§ Exercise prompt: Your job with the data below: print everything from the line that holds "rimangiato affermazioni apodittiche" down to the line that holds "Разместить рекламу на сайте", ends included, exactly, and nothing else.
=== Section Start ===
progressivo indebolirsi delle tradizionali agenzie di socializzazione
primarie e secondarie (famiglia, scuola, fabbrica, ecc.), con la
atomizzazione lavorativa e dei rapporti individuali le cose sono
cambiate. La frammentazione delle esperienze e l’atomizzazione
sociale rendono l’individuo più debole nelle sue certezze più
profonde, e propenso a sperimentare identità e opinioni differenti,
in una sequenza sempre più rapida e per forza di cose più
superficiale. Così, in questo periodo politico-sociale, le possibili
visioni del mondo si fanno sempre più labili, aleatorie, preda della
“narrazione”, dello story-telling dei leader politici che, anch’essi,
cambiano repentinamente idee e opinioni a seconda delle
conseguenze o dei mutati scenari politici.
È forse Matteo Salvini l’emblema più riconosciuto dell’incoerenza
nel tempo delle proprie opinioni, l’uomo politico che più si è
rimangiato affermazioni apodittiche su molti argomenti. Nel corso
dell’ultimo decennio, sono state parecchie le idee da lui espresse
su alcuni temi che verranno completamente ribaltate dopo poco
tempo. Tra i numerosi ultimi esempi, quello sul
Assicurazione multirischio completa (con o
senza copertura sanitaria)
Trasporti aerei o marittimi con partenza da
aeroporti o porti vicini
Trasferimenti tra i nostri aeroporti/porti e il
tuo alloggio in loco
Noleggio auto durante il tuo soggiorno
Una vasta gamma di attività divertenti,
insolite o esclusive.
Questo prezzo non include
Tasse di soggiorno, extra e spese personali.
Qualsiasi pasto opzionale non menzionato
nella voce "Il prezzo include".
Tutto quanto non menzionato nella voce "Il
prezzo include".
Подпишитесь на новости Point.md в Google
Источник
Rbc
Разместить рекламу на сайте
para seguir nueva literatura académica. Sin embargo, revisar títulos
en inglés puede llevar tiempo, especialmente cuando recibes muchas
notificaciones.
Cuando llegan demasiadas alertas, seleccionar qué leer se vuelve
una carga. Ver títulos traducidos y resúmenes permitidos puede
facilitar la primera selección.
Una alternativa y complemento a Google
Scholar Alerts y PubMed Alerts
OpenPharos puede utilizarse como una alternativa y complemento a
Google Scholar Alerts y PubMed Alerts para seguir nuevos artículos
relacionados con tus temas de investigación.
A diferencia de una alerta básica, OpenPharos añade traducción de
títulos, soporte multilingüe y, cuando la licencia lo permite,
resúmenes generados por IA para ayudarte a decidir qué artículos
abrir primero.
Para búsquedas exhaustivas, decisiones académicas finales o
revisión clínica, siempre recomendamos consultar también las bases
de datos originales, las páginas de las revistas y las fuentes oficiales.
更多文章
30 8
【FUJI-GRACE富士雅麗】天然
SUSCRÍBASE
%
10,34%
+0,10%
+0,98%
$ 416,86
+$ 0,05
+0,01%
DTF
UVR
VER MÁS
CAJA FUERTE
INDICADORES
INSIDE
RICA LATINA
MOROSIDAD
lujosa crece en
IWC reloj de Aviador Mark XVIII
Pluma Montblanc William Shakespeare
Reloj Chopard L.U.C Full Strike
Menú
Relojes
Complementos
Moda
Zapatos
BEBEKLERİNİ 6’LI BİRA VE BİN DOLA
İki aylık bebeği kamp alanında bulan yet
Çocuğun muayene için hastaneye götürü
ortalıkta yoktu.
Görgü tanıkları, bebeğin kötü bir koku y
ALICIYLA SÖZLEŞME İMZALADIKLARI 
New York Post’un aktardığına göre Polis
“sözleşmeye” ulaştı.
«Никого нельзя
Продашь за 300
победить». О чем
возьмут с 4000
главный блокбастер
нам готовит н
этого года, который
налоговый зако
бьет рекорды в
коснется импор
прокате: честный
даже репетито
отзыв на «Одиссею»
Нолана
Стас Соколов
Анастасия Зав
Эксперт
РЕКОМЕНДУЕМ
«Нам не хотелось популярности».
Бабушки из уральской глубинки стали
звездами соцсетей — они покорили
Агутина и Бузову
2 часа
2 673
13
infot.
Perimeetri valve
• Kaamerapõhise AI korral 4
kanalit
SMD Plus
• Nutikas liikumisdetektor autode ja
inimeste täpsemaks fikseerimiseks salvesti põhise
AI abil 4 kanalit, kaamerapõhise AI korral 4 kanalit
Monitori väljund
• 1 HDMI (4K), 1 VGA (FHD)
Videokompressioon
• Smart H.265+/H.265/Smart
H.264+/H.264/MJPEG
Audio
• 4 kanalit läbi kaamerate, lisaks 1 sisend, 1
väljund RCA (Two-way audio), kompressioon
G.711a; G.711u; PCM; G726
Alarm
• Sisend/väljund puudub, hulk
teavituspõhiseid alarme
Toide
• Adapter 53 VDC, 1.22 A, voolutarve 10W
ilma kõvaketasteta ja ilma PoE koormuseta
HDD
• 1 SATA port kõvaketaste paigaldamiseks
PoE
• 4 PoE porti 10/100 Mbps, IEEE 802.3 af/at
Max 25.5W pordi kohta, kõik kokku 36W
=== Section End ===
§ Solved exercise:
rimangiato affermazioni apodittiche su molti argomenti. Nel corso
dell’ultimo decennio, sono state parecchie le idee da lui espresse
su alcuni temi che verranno completamente ribaltate dopo poco
tempo. Tra i numerosi ultimi esempi, quello sul
Assicurazione multirischio completa (con o
senza copertura sanitaria)
Trasporti aerei o marittimi con partenza da
aeroporti o porti vicini
Trasferimenti tra i nostri aeroporti/porti e il
tuo alloggio in loco
Noleggio auto durante il tuo soggiorno
Una vasta gamma di attività divertenti,
insolite o esclusive.
Questo prezzo non include
Tasse di soggiorno, extra e spese personali.
Qualsiasi pasto opzionale non menzionato
nella voce "Il prezzo include".
Tutto quanto non menzionato nella voce "Il
prezzo include".
Подпишитесь на новости Point.md в Google
Источник
Rbc
Разместить рекламу на сайте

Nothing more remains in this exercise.